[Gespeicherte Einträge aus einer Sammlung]
^^^^

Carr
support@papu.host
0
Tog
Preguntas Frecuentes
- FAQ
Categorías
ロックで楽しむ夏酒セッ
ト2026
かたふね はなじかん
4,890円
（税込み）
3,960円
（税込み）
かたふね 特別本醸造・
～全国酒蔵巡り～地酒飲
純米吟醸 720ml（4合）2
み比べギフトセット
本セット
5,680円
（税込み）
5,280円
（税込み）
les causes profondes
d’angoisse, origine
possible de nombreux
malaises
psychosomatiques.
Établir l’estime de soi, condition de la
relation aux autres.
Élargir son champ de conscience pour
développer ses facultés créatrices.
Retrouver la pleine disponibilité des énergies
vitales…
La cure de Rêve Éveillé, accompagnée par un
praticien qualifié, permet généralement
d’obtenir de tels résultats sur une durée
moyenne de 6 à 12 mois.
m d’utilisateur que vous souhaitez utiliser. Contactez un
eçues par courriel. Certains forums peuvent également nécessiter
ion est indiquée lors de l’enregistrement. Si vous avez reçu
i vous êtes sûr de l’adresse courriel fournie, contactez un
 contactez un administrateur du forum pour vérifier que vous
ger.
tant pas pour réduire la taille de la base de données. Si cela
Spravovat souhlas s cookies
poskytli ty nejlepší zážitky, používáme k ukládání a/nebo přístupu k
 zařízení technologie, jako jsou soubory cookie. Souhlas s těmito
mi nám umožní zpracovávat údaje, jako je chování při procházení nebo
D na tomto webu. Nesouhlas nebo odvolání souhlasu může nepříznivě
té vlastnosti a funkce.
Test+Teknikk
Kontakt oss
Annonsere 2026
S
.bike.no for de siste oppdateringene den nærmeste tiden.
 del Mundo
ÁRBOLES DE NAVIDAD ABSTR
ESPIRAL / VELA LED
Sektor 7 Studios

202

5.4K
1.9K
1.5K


^^^^

> ARBEITSAUFTRAG
Schreibe sämtliche Zeilen aller Einträge oben Zeichen für Zeichen ab.

> ERGEBNIS DIESER AUFGABE
Carr
support@papu.host
0
Tog
Preguntas Frecuentes
- FAQ
Categorías
ロックで楽しむ夏酒セッ
ト2026
かたふね はなじかん
4,890円
（税込み）
3,960円
（税込み）
かたふね 特別本醸造・
～全国酒蔵巡り～地酒飲
純米吟醸 720ml（4合）2
み比べギフトセット
本セット
5,680円
（税込み）
5,280円
（税込み）
les causes profondes
d’angoisse, origine
possible de nombreux
malaises
psychosomatiques.
Établir l’estime de soi, condition de la
relation aux autres.
Élargir son champ de conscience pour
développer ses facultés créatrices.
Retrouver la pleine disponibilité des énergies
vitales…
La cure de Rêve Éveillé, accompagnée par un
praticien qualifié, permet généralement
d’obtenir de tels résultats sur une durée
moyenne de 6 à 12 mois.
m d’utilisateur que vous souhaitez utiliser. Contactez un
eçues par courriel. Certains forums peuvent également nécessiter
ion est indiquée lors de l’enregistrement. Si vous avez reçu
i vous êtes sûr de l’adresse courriel fournie, contactez un
 contactez un administrateur du forum pour vérifier que vous
ger.
tant pas pour réduire la taille de la base de données. Si cela
Spravovat souhlas s cookies
poskytli ty nejlepší zážitky, používáme k ukládání a/nebo přístupu k
 zařízení technologie, jako jsou soubory cookie. Souhlas s těmito
mi nám umožní zpracovávat údaje, jako je chování při procházení nebo
D na tomto webu. Nesouhlas nebo odvolání souhlasu může nepříznivě
té vlastnosti a funkce.
Test+Teknikk
Kontakt oss
Annonsere 2026
S
.bike.no for de siste oppdateringene den nærmeste tiden.
 del Mundo
ÁRBOLES DE NAVIDAD ABSTR
ESPIRAL / VELA LED
Sektor 7 Studios

202

5.4K
1.9K
1.5K


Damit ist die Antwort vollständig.